At The Rockinghorse Ball (which took place on Saturday 13 October), we were joined by parent and Rockinghorse supporter Johanna Zakiewicz, who delivered a touching and inspiring speech. She bravely addressed the room to explain how the ventilators at the Alex (provided by Rockinghorse in 2014) helped save the life of her daughter Aya Willow last year.
In her owns words, here is her story…
“My daughter Aya Willow was born on 16 July 2017 at the Princess Royal Hospital in Haywards Heath by an emergency C-section. Aya was born suffering from severe Meconium Aspiration Syndrome caused by a long, difficult labour where she inhaled meconium and couldn’t take her first breath unassisted.
She didn’t get the chance then to have her first cuddles with mummy and daddy or her first breast feed. Instead she was put into an induced coma for 10 days while doctors in three different hospitals battled to save her life.
When we tell people our story they say we were unlucky, but I know better – we are the lucky ones. Our daughter Aya is now a healthy one year old. She loves dogs and bananas and above all else her daddy. She chats away to herself while toddling around the house holding on to a precious frog finger puppet.
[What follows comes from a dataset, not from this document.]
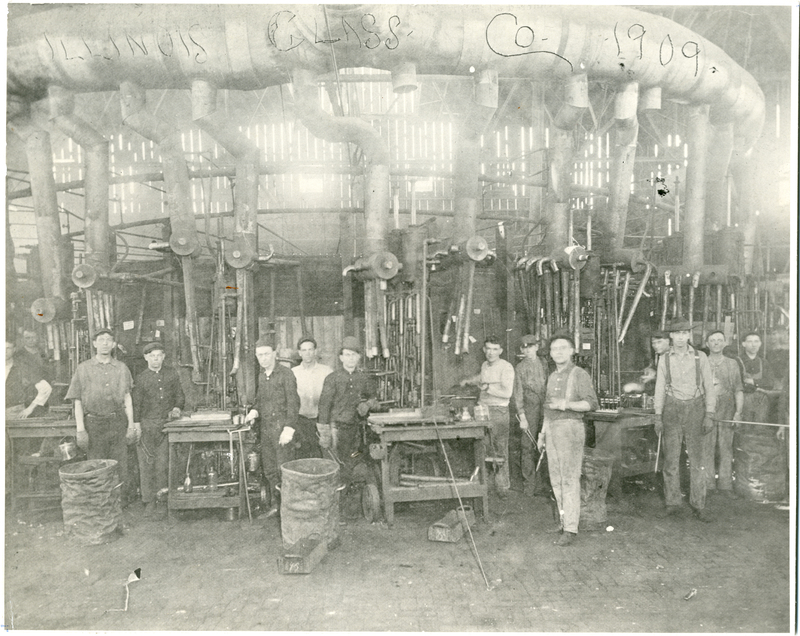
This screenshot has height=636, width=800. Identify the location of floor. (580, 572), (220, 572).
She is alive. She is thriving. She is here because of the actions of some very special people in the Princess Royal Hospital, the Trevor Mann Baby Unit in Brighton, Great Ormond Street and the Royal Alexandra Children’s Hospital. With the exception of Great Ormond Street, all of these units and hospitals are hugely supported by Rockinghorse and your contributions towards them.
While the physical impact on Aya is hard to spot now, the emotional impact on my husband Anton and myself is more obvious. One of the ways Anton chose to process his emotions last summer was to throw himself into raising money for Rockinghorse. While Aya was in intensive care in Great Ormond Street he saw posters asking for people to take part in challenges for the GOSH charity.
Rather than take part in one of those, he decided to create his own challenge, calling it The Aya Willow Challenge. He talked endlessly while we were in London about where, how and for whom this challenge would be organised, and I must admit to not really hearing much of it at the time.
However, in May this year he actually made it happen – we drove to Kendal which is by the Lake District, in a borrowed VW van where he then hiked up Scafell Pike. After that he road cycled from Kendal to Winchester where he then swapped to a mountain bike and cycled from Winchester to Devils Dyke, covering 360 miles in the space of just a week.
To date, the Aya Willow Challenge has raised over £7,700 including Gift Aid. We hope to raise £8,000 for Rockinghorse to buy another new ventilator for the High Dependency Unit at the Alex.
Aya spent four weeks on a ventilator in that unit and it breaks my heart to imagine the choices having to be made by the staff when they don’t have enough ventilators for all the children who need them. Rockinghorse wants to ensure that such choices never have to be made and we can help them achieve that goal by ensuring the Alex has all the ventilators it requires and deserves for the benefit of all our children – god forbid we ever need them.
I think every day how grateful I am to have the opportunity to watch Aya become the feisty, energetic little lady I already know she will be. It’s not just the quality of care at the time I’m endlessly thankful for but also the investment in research and medical technology which happened in the 10 years previously.
Our ability to save these little lives has come so far and without the past donations into neonatal respiratory care I would not be telling you about my daughter Aya Willow.
Anton and I are endlessly grateful for the quality of care we received when Aya was born. We will never forget the kindness, compassion and friendship offered by everyone we came into contact with. We would like to thank Rockinghorse for what they do every day to help people like our family who are just one family in the thousands who will have been helped over the years.”
Our thanks to Johanna for sharing her story.